Wider die kleinen Mörder
Description of the book
Wir schreiben das Jahr 1869. März 1869. Ein junger, zweiundzwanzigjähriger Arzt beendet sein Medizinstudium in Greifswald. Allerdings ungern und erst etwas später, als es seine Mutter und der Bürgermeister seiner Heimatstadt wollen:
Dennoch ertrotzte sich Jacob Robert Andreas Wullwäwer noch das chirurgische Examen. Obwohl Mutter schrieb, sein Vater hätte auch ohne Examen die Kranken behandelt. Überhaupt sei die Chirurgie ein unfeines Geschäft.

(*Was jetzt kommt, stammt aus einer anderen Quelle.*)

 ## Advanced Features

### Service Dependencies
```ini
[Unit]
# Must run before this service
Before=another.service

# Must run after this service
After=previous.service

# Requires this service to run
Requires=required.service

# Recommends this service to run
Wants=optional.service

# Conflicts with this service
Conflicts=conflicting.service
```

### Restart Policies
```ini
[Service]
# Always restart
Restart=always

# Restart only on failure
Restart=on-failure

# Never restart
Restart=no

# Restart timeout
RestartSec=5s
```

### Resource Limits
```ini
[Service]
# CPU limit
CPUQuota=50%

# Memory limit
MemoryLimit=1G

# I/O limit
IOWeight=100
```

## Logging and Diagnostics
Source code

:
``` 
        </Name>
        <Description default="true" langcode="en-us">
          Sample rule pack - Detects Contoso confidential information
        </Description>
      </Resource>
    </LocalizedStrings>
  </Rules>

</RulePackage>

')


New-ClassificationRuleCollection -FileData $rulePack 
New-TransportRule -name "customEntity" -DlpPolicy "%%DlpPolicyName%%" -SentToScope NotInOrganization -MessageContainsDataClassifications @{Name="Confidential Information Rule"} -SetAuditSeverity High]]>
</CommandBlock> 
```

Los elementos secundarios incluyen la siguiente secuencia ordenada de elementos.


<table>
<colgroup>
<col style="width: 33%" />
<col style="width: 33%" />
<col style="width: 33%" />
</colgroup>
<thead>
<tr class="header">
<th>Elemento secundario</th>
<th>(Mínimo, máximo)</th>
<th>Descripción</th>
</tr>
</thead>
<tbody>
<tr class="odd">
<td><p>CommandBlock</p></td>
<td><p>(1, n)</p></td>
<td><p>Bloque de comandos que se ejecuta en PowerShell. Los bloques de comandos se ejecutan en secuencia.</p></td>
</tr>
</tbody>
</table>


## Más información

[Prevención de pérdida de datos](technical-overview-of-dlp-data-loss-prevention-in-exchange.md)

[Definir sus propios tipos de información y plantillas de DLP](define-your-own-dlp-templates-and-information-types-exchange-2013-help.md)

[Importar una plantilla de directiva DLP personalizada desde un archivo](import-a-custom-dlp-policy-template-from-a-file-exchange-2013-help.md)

Aber Jacob, ihr Sohn, tat, was er für notwendig hielt. Nahm sogar noch an einem Operations-Kursus teil. Das eigentlich, um sich nicht vom Labor und von der Universitätsbibliothek trennen zu müssen. Nur im Labor würde er den kleinen Mördern auf die Schliche kommen, glaubte er.

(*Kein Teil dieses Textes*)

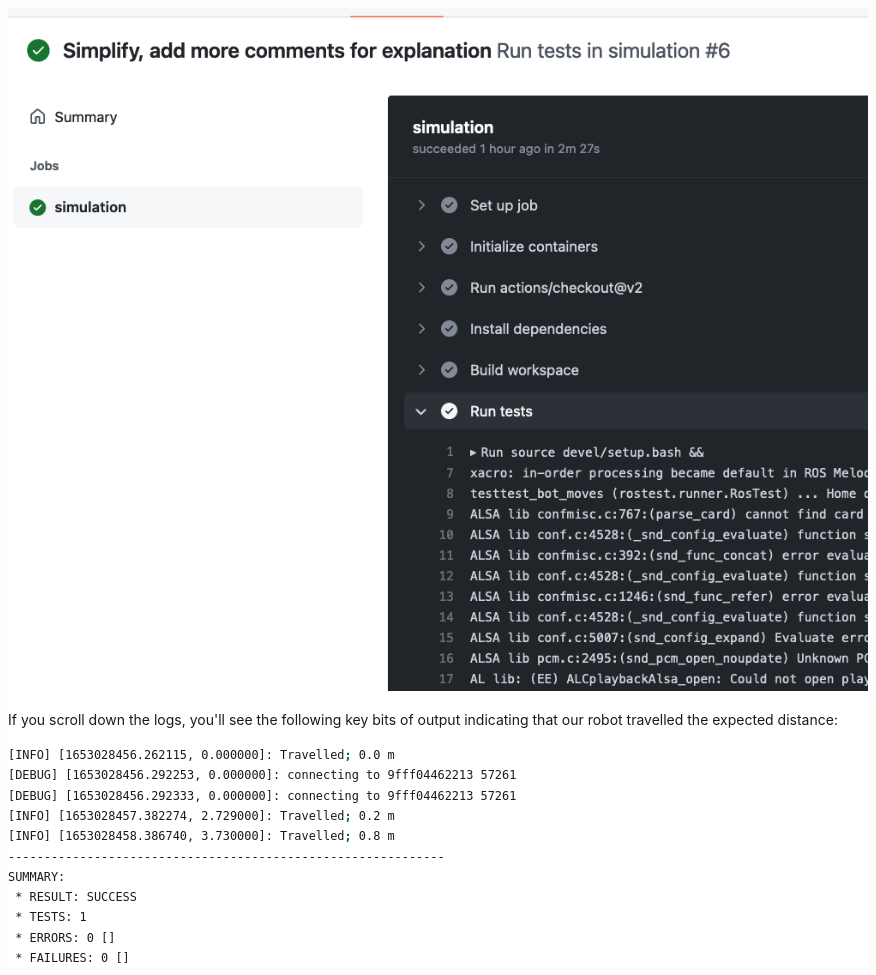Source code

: ![GitHub Actions workflow job output view](actions003.png)

If you scroll down the logs, you'll see the following key bits of output indicating that our robot travelled the expected distance:

```sh
[INFO] [1653028456.262115, 0.000000]: Travelled; 0.0 m
[DEBUG] [1653028456.292253, 0.000000]: connecting to 9fff04462213 57261
[DEBUG] [1653028456.292333, 0.000000]: connecting to 9fff04462213 57261
[INFO] [1653028457.382274, 2.729000]: Travelled; 0.2 m
[INFO] [1653028458.386740, 3.730000]: Travelled; 0.8 m
-------------------------------------------------------------
SUMMARY:
 * RESULT: SUCCESS
 * TESTS: 1
 * ERRORS: 0 []
 * FAILURES: 0 []
 ```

Um welche kleinen Mörder geht es? Gemeint sind Bakterien, an die auch sein kurz zuvor angeblich an einer Blutvergiftung verstorbener Vater, ebenfalls Arzt, nicht geglaubt hatte:
Nie hatte sich Dr. med. Robert Wullwäwer von seiner Uhr getrennt. Das kühle Metall zwischen den Fingern spürend, begriff Jacob endgültig: Vater ist tot.
„Eine Blutvergiftung war's?“, fragte der Sohn.
„Wahrscheinlich.“
Die hätte er vermeiden können, dachte Jacob. Aber Vater glaubte nicht an Bakterien. „Ich hab noch keine gesehen“, pflegte er zu sagen. Das war die Wahrheit. Gesehen hatte auch Jacob sie noch nicht. Trotzdem war er überzeugt, dass sie existierten. Ebenso war Jacob davon überzeugt, dass seine beiden kleinen Schwestern von Bakterien umgebracht worden waren, wenn es auch hieß, sie seien an der Halsbräune gestorben. Erstickt. Zuerst Friederike. Drei Stunden später Katerina. Friederike im Alter von acht Jahren, drei Monaten und fünf Tagen. Katerina wurde nur sechs Jahre, einen Monat und sieben Tage alt.
Der junge Arzt, der seinen ersten Fall übernommen hatte, der ihm gleichsam vor die Postkutsche gelaufen war, noch bevor er überhaupt richtig zu Hause angekommen war, wollte am liebsten in einem Laboratorium mit dem Mikroskop herausfinden, ob es diese Bakterien wirklich gab und wie man sie am besten bekämpfen konnte. Und der arme Junge, den Wullwäwer ins Armenhospital eingewiesen hatte und dessen gebrochenes Bein er selbst behandelte, wurde zu einem Experiment in den Antworten auf eine medizinische Gretchenfrage: Wie hast du’s mit Bakterien?
Die Position des jungen Landarztes war umso schwieriger, da damals selbst große Mediziner die Existenz von Bakterien total ablehnten. Würde er dem Jungen und der medizinischen Wissenschaft helfen können?